Abstract
In this commentary, we reflect on COP26, its outcomes, and the UNFCCC processes. While the value and results of COP meetings are often contested by researchers and activists, we highlight three areas that deserve more attention in post-COP assessments. First, the COP process creates an arena where state leaders, researchers, climate activists, and private actors regularly meet, which facilitates cooperation over time. Second, COP meetings are sites of parallel multi-level games that often result in bilateral or multilateral side agreements or initiatives. Third, COP meetings are regularly scheduled critical events, where social movements and civil society actors shape the public discourse around climate change. Our brief analysis illustrates there is still an urgent need for COP meetings as spaces that provide transparency for global climate governance, as well as media and public visibility for civil society voices, which would otherwise be lost.
Notes
1 In addition, the terminology of this clause is vague about emissions from other greenhouse gases such as HFCs, PFCs and SF6.

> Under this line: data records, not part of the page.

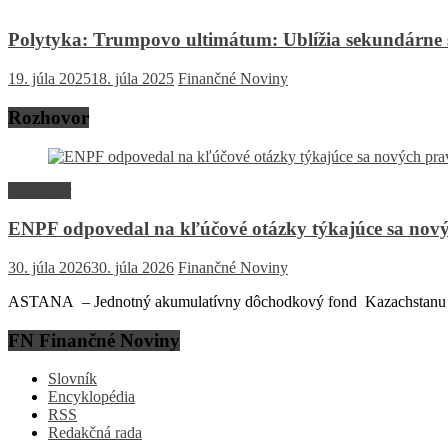
Polytyka: Trumpovo ultimátum: Ublížia sekundárne s
19. júla 2025
18. júla 2025
Finančné Noviny
Rozhovor
Rozhovor
ENPF odpovedal na kľúčové otázky týkajúce sa nový
30. júla 2026
30. júla 2026
Finančné Noviny
ASTANA – Jednotný akumulatívny dôchodkový fond Kazachstanu (EN
FN Finančné Noviny
Slovník
Encyklopédia
RSS
Redakčná rada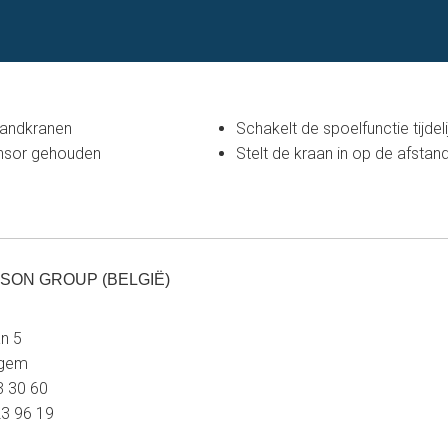
 wandkranen
Schakelt de spoelfunctie tijde
ensor gehouden
Stelt de kraan in op de afst
SON GROUP (BELGIË)
n 5
egem
23 30 60
23 96 19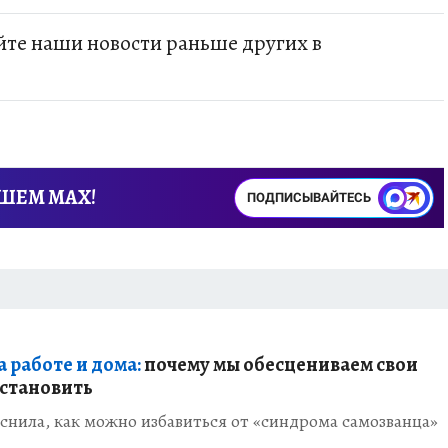
те наши новости раньше других в
АШЕМ MAX!
ПОДПИСЫВАЙТЕСЬ
 работе и дома:
почему мы обесцениваем свои
остановить
нила, как можно избавиться от «синдрома самозванца»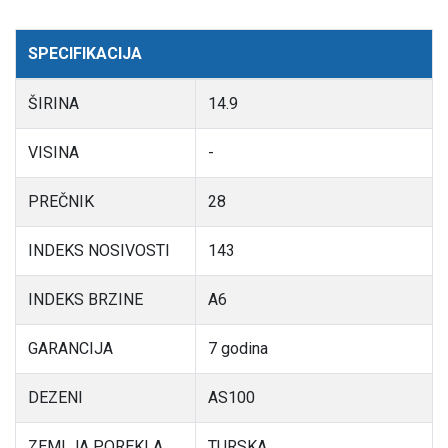
SPECIFIKACIJA
ŠIRINA
14.9
VISINA
-
PREČNIK
28
INDEKS NOSIVOSTI
143
INDEKS BRZINE
A6
GARANCIJA
7 godina
DEZENI
AS100
ZEMLJA POREKLA
TURSKA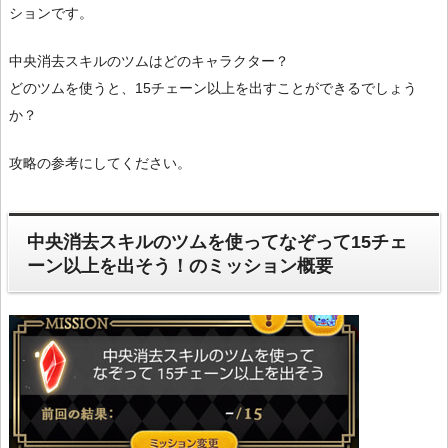
ションです。
中央消去スキルのツムはどのキャラクター？
どのツムを使うと、15チェーン以上を出すことができるでしょう
か？
攻略の参考にしてください。
中央消去スキルのツムを使ってなぞって15チェ
ーン以上を出そう！のミッション概要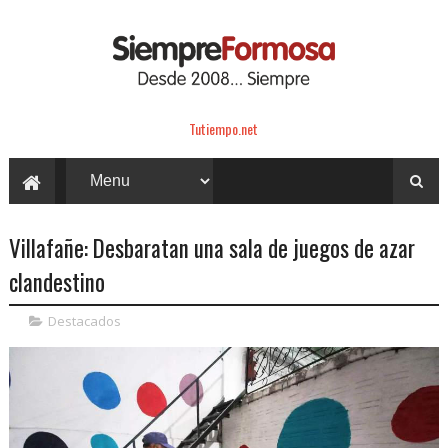
Tutiempo.net
Villafañe: Desbaratan una sala de juegos de azar
clandestino
Destacados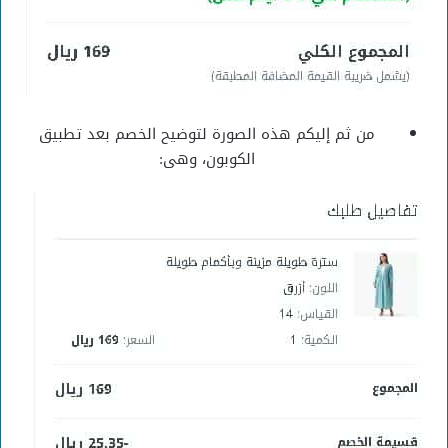
من ثم إليكم هذه الصورة لتوضيح الخصم بعد تطبيق
الكوبون، وهى: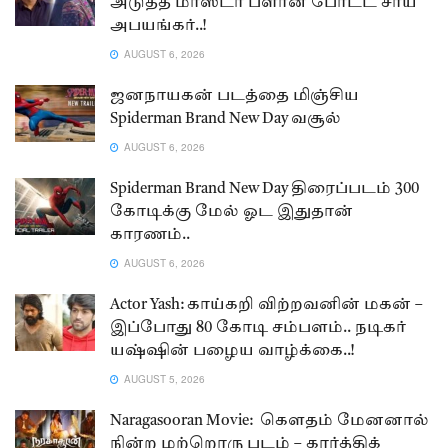
அடுத்த மாஸ்டர் ப்ளான் போட்ட சாய்
அபயங்கர்..!
AUGUST 6, 2026
ஜனநாயகன் படத்தை மிஞ்சிய
Spiderman Brand New Day வசூல்
AUGUST 6, 2026
Spiderman Brand New Day திரைப்படம் 300
கோடிக்கு மேல் ஓட இதுதான்
காரணம்..
AUGUST 6, 2026
Actor Yash: காய்கறி விற்றவனின் மகன் –
இப்போது 80 கோடி சம்பளம்.. நடிகர்
யஷ்ஷின் பழைய வாழ்க்கை..!
AUGUST 5, 2026
Naragasooran Movie: கௌதம் மேனனால்
நின்ற மற்றொரு படம் – கார்த்திக்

2 It is important to note that observers have been excluded from COP meetings before and this is not a one-off occurrence due to the pandemic. Furthermore, as Toussaint (Citation2018) notes, many of the communities most affected by climate impacts—which includes marginalized and poor communities in the global north and global south—are rarely included in COP deliberations. While the voices of affected communities may be represented through international civil society groups, the accreditation process creates barriers for affected community organizations to obtain official observer status and directly participate in COP deliberations.